| WHAT YOU NEED TO DO |
Give again, word for word, each line below starting at the one that contains "בית המשפט העליון." and ending at the one that contains "אפילו מרחיק את".

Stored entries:
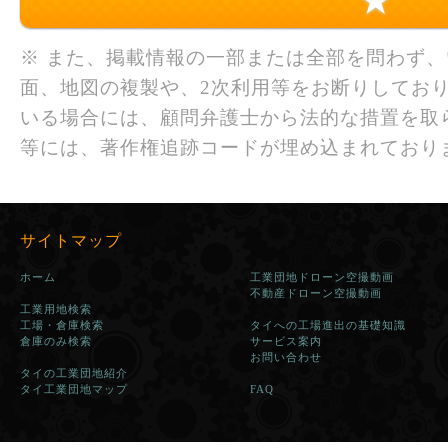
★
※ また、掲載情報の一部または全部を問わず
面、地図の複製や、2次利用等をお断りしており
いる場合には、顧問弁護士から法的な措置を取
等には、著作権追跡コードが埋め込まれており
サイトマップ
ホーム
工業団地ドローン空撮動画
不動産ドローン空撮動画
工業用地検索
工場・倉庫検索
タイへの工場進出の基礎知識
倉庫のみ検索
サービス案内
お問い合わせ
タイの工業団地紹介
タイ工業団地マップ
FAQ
--
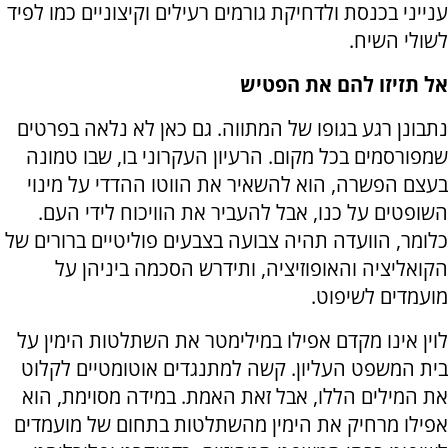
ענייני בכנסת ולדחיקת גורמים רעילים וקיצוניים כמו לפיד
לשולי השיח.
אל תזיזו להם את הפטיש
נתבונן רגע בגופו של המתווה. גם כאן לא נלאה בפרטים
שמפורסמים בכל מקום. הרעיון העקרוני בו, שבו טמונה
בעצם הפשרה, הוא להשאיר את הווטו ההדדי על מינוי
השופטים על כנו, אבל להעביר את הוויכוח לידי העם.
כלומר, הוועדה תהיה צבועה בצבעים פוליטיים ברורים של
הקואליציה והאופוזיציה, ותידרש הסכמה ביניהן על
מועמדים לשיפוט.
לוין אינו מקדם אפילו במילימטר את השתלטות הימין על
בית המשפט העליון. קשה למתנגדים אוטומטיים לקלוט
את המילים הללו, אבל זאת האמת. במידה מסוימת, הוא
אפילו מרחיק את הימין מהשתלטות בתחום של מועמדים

| RESPONSE TO THE TASK |
בית המשפט העליון. קשה למתנגדים אוטומטיים לקלוט
את המילים הללו, אבל זאת האמת. במידה מסוימת, הוא
אפילו מרחיק את הימין מהשתלטות בתחום של מועמדים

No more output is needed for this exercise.